Records excerpted from a collection

[Start of Attachment]

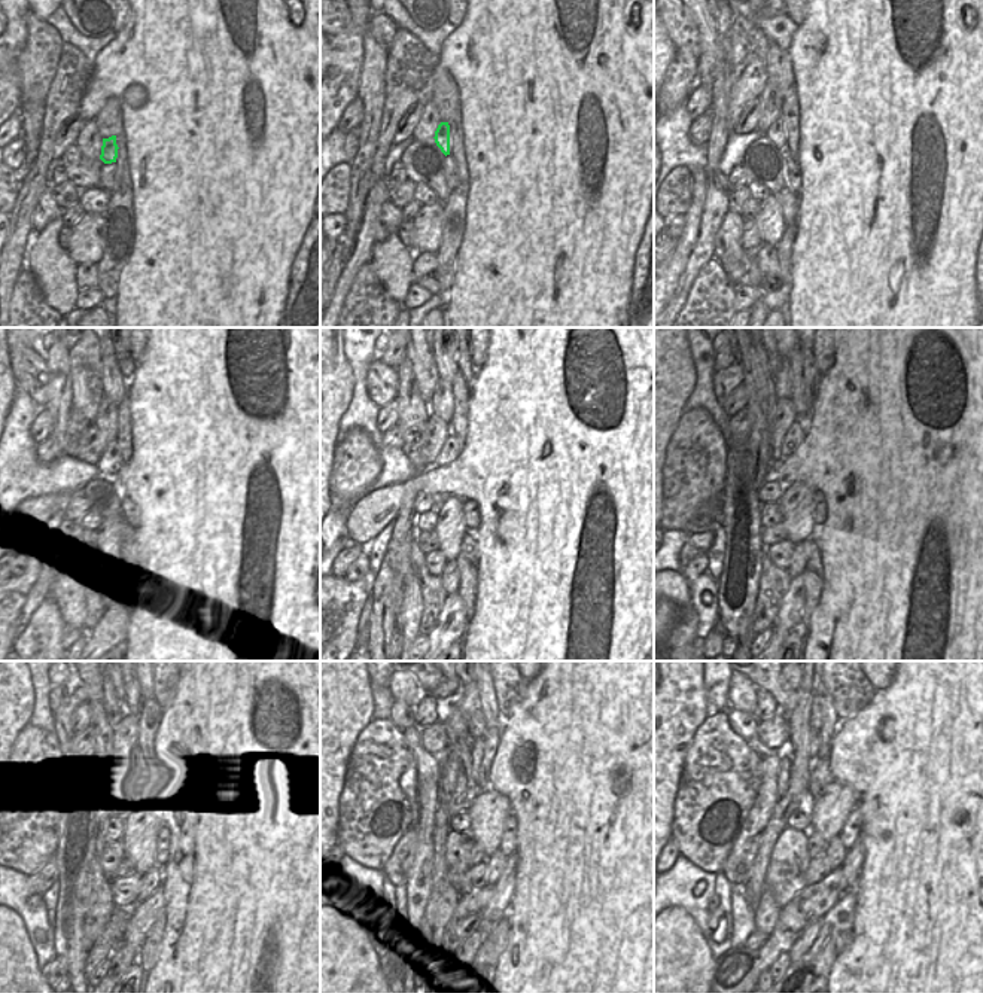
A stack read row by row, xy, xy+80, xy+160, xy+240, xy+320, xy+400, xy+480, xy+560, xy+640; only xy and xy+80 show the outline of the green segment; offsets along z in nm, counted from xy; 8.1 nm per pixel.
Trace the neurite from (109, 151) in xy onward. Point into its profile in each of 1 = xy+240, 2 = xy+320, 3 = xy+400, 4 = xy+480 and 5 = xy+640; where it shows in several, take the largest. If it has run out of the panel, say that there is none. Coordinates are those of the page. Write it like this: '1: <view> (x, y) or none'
1: xy+240 (110, 462)
2: xy+320 (452, 448)
3: xy+400 (796, 435)
4: xy+480 (133, 771)
5: xy+640 (813, 734)

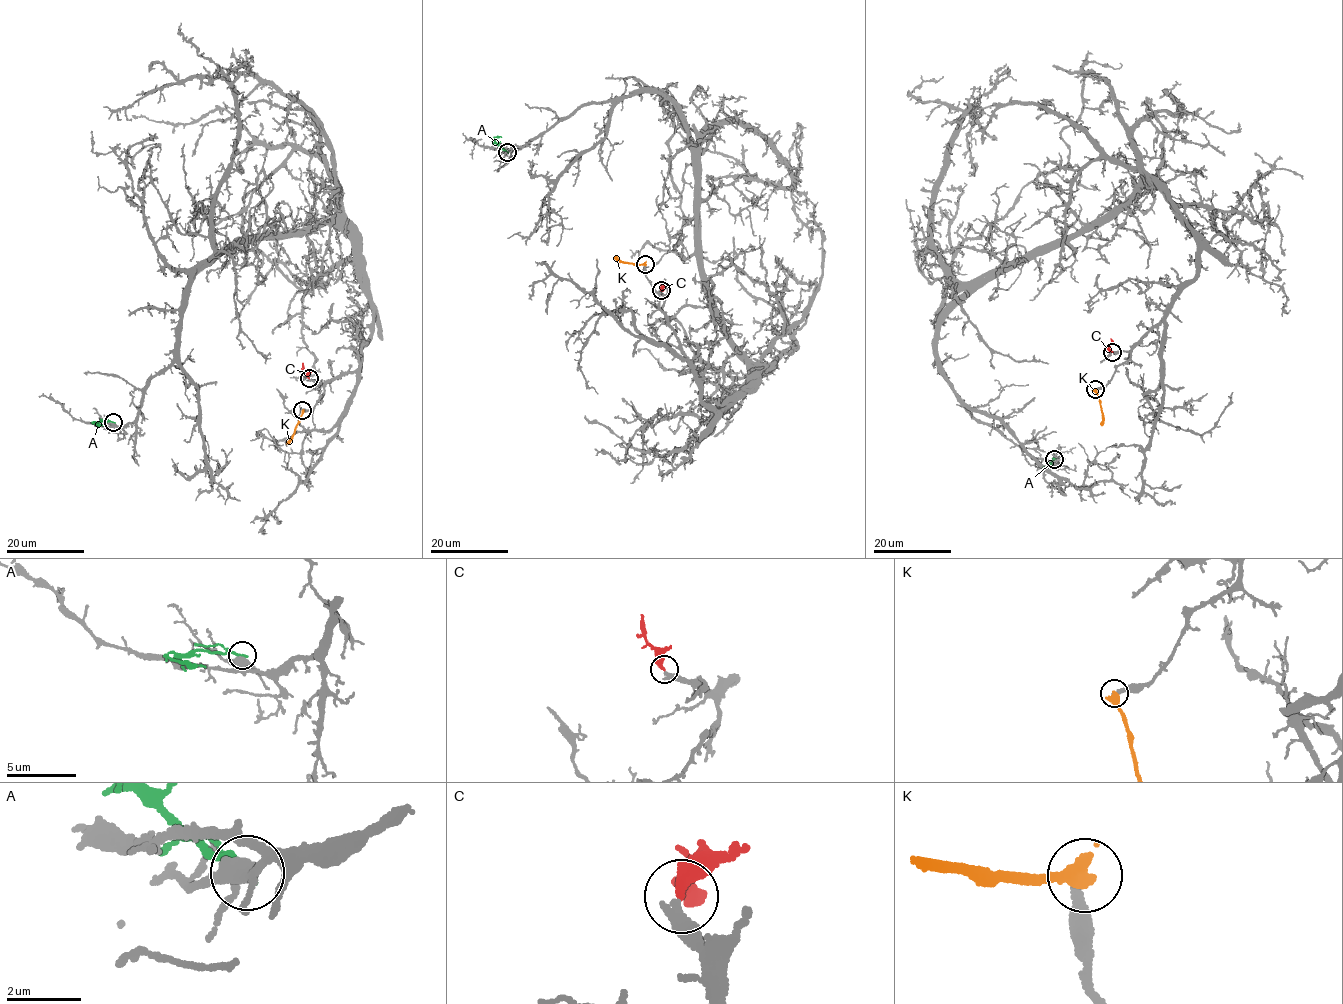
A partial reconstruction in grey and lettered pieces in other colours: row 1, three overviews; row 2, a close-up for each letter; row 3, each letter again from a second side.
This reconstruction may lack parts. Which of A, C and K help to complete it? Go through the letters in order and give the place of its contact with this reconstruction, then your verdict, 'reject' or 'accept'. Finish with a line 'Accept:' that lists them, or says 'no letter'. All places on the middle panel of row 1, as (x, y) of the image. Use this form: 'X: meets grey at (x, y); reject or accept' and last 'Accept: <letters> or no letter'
A: meets grey at (507, 152); reject
C: meets grey at (661, 290); reject
K: meets grey at (645, 264); reject
Accept: no letter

[End of Attachment]

Every line of the data should be copied as it stands, without the images.

A stack read row by row, xy, xy+80, xy+160, xy+240, xy+320, xy+400, xy+480, xy+560, xy+640; only xy and xy+80 show the outline of the green segment; offsets along z in nm, counted from xy; 8.1 nm per pixel.
Trace the neurite from (109, 151) in xy onward. Point into its profile in each of 1 = xy+240, 2 = xy+320, 3 = xy+400, 4 = xy+480 and 5 = xy+640; where it shows in several, take the largest. If it has run out of the panel, say that there is none. Coordinates are those of the page. Write it like this: '1: <view> (x, y) or none'
1: xy+240 (110, 462)
2: xy+320 (452, 448)
3: xy+400 (796, 435)
4: xy+480 (133, 771)
5: xy+640 (813, 734)

A partial reconstruction in grey and lettered pieces in other colours: row 1, three overviews; row 2, a close-up for each letter; row 3, each letter again from a second side.
This reconstruction may lack parts. Which of A, C and K help to complete it? Go through the letters in order and give the place of its contact with this reconstruction, then your verdict, 'reject' or 'accept'. Finish with a line 'Accept:' that lists them, or says 'no letter'. All places on the middle panel of row 1, as (x, y) of the image. Use this form: 'X: meets grey at (x, y); reject or accept' and last 'Accept: <letters> or no letter'
A: meets grey at (507, 152); reject
C: meets grey at (661, 290); reject
K: meets grey at (645, 264); reject
Accept: no letter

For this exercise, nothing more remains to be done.